Oui, cet argument est connu, on l'entend depuis longtemps : ne peuvent réfléchir à l'élaboration politique que ceux qui ont l'intégralité des retours venant des activités dites de boite.
Et voilà écartés de la réflexion tous les autres. Ils ont l'obligation de faire confiance à l'analyse produite par ces privilégiés.
Privilégiés qui n'ont pas produit le début d'une analyse du turnover militant post-Laguiller/Besancenot. "C'est la période". "C'est la pression petite-bourgeoise". C'est au mieux une photographie, mais certainement pas une compréhension historique.
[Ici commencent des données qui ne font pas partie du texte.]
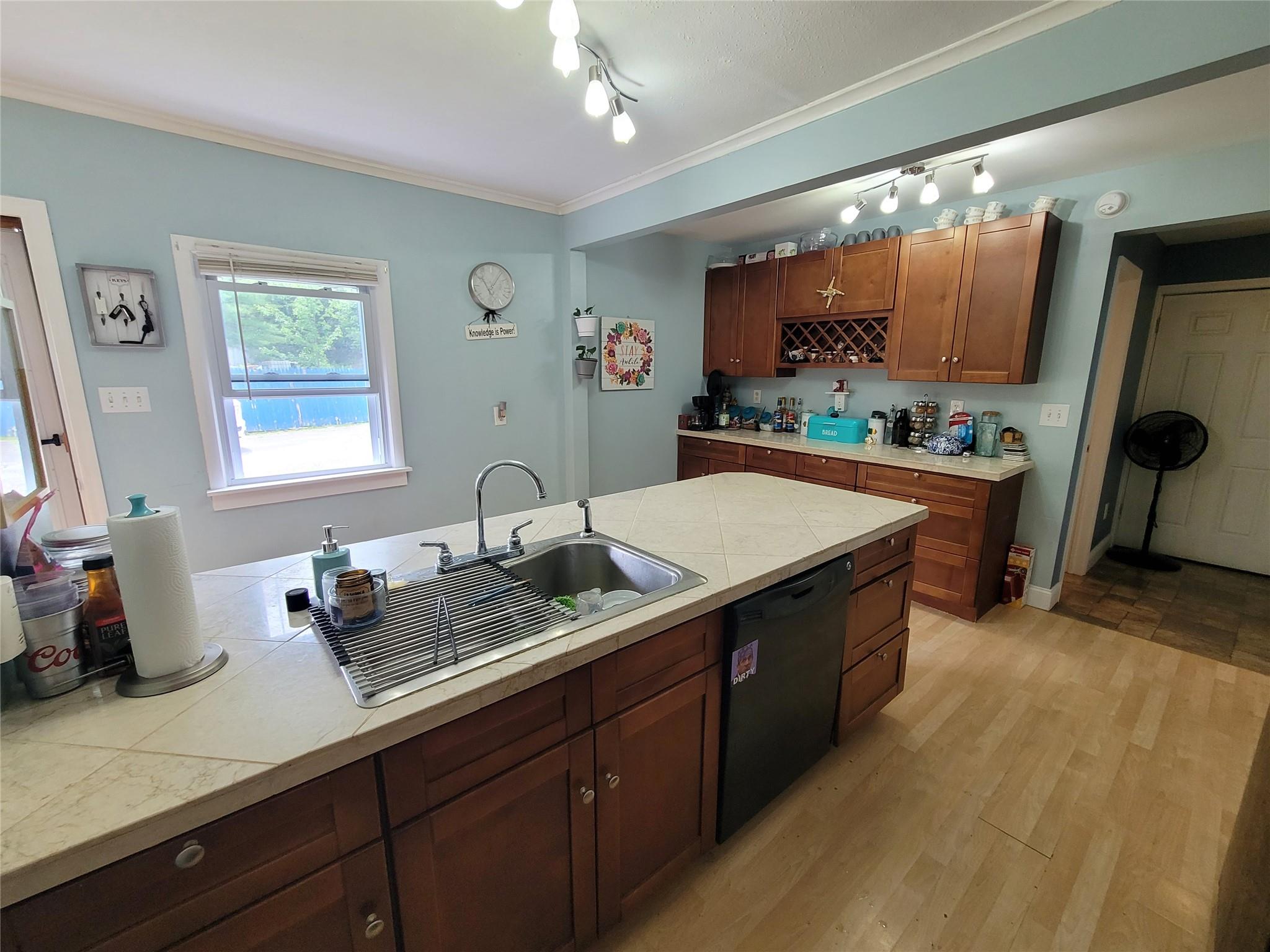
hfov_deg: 106.2
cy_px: 476
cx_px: 635
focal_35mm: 13
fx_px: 477
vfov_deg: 89.9
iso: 200
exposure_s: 1/60
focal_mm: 2.2
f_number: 2.2
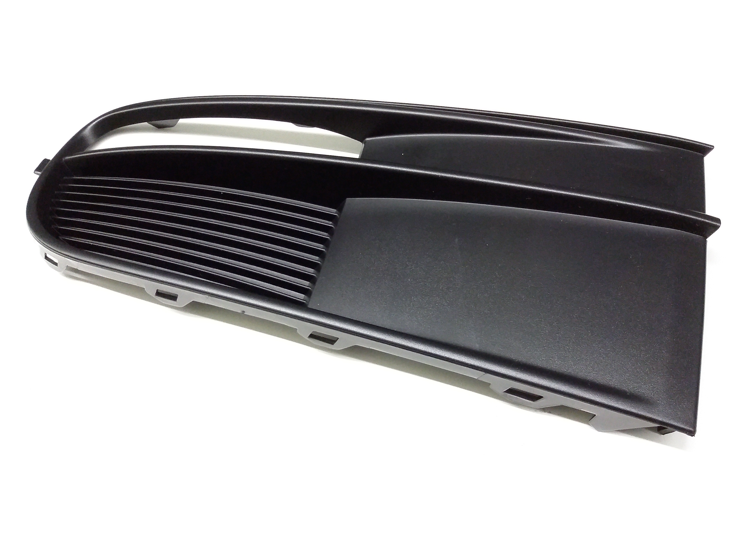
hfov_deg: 56.8
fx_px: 682
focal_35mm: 32
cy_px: 277
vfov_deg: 44.2
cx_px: 369
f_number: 2.4
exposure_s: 1/15
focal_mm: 3.4
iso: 400
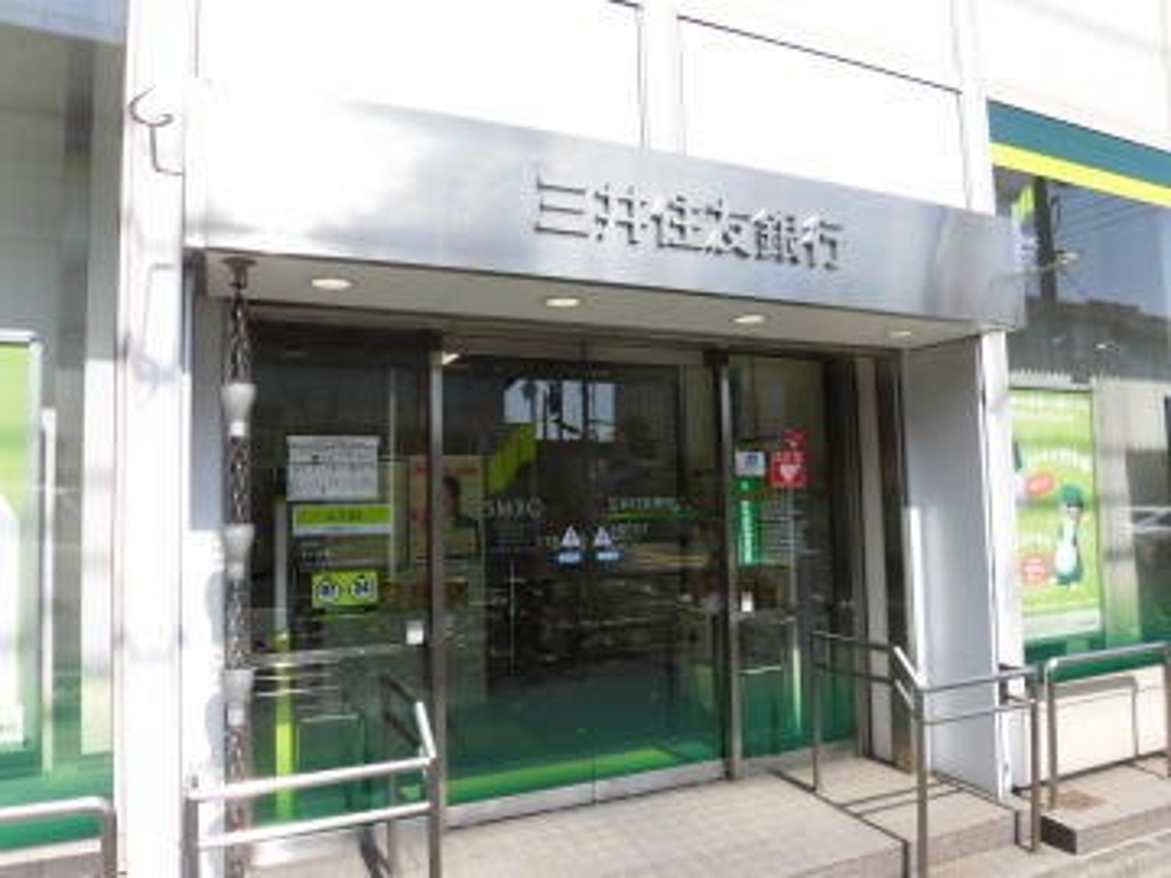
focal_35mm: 24
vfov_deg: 56.8
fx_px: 812
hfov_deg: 71.6
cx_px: 586
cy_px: 439
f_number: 3.1
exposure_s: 1/800
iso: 100
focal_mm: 4.3
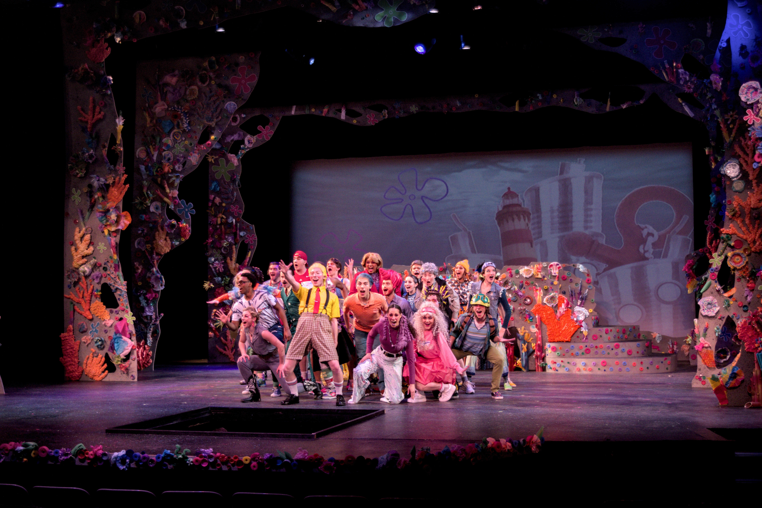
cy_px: 254
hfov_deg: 37.8
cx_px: 381
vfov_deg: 25.8
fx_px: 1112
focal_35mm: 52
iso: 3200
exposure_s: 1/160
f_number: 4.5
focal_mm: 35
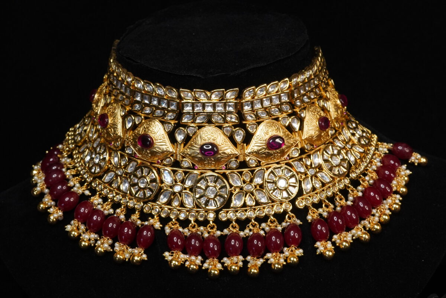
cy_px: 149
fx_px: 929
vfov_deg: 18.2
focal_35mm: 75
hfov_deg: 27.0
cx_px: 223
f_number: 13
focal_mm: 50
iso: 4000
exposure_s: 1/160
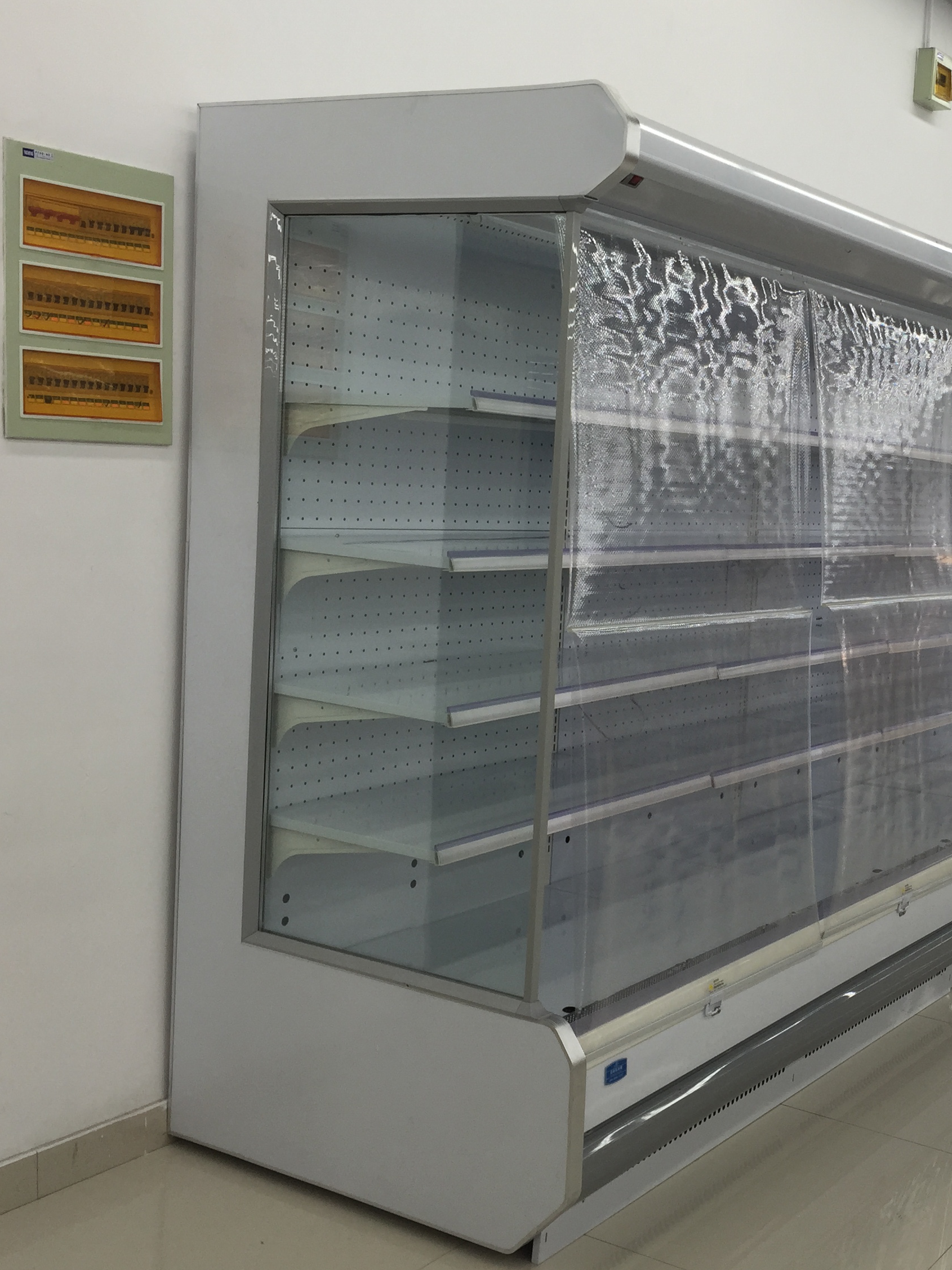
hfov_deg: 32.9
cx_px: 822
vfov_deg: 44.8
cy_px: 642
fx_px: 1540
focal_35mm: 42
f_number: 2.2
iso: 32
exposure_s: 1/60
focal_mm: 4.15
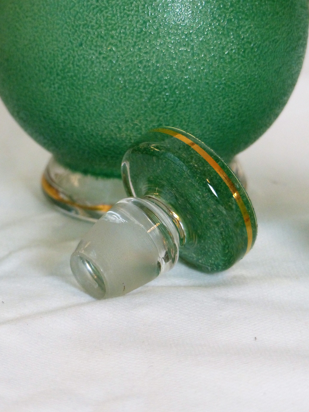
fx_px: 3356
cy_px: 196
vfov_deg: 7.0
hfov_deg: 5.3
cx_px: 147
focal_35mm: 282
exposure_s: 1/60
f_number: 2.8
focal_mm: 44
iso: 400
Zelda a raison : Nous avons aujourd'hui accès à des quantités d'information phénoménales. Dans "Que Faire", Lénine disait que le journal permettait aux militants de s'emparer de ce travail d'élaboration politique, avec la connaissance des événements propres à la lutte de classe. N'importe qui avec internet a aujourd'hui une vision autrement plus globale, et immédiate.
Et par ailleurs, tant pis si la production de l'analyse par l'intermédiaire des retours des sections écarte de fait une immense part des milieux populaires et des classes moyennes. Le biais sauterait aux yeux de n'importe quel apprenti sociologue : le milieu se construit un entourage qui valide ce biais, et écarte toute indication contraire. C'est une mécanique connue de conservation de toute organisation. Pas de chômeur. Pas d'employé mcdo. Pas de chauffeur Uber. Pas de mère au foyer. Je force à peine le trait.
Ca me rappelle une anecdote assez vieille, mais qui me revient parfois. Je me souviens que lors d'une vente de LO, un copain m'avait dit que je devais être le seul du milieu LO à écouter du hip-hop. C'était largement vrai (moins vrai ailleurs). Quel genre de parti ouvrier peut-on construire quand on est à tel point, culturellement et sociologiquement, étranger à ce qui est si important pour les jeunes prolos ?
Quand je vois la sociologie des manifestations, je ne décolère pas. C'est vieux, c'est blanc, c'est entre potes. Un entre-soi amical qui reproduit de vieilles oppressions. Ca ne ressemble pas du tout à ceux qui peuvent changer le monde.
A la fin, cela produit une analyse atemporelle en réalité, toujours identique : le parti ouvrier se construira sur les succès d'estime accumulés lors d'échéances électorales, et que le résultat desdites élections varie du simple au sextuple, cela ne change pas les analyses. Pression du vote utile. Importance des revendications "transitoires". Pour Convergences, l'importance de l'unité de révolutionnaires qui ne se parlent pas. Toute revendication hors de la lutte de classe, à l'exception du féminisme, sont des diversions bourgeoises. J'en passe.
Alors sur ce texte de Convergences, non, le problème n'est pas que le NPA n'a pas la politique de LO, ou alors LO aurait aussi des résultats tout autres, et poser la question de comment capitaliser sur un "succès" fantasmé est très éloigné de la réalité. Ce texte dit qu'une "campagne réussie" a eu lieu et que ça avancerait si le NPA était LO. Ca me flingue. Une bonne appréciation commencerait par comparer 2002 et 2017 : la taille des manifestations, les résultats du FN, le poids et le discours de la gauche, le discours de la droite (qui faisait encore semblant de parler de social), la taille des organisations, et j'en passe.
Manitas, je réagis à un texte intitulé "Le succès tuerait-il le succès ?".
Tu m'expliqueras en quoi ce titre n'est déjà pas une erreur d'appréciation du moment présent. Parce que pour les travailleurs de France, la mesure du succès politique, ce n'est pas quelques poignées de contacts pris par des organisations marginalisées et de moins en moins connues.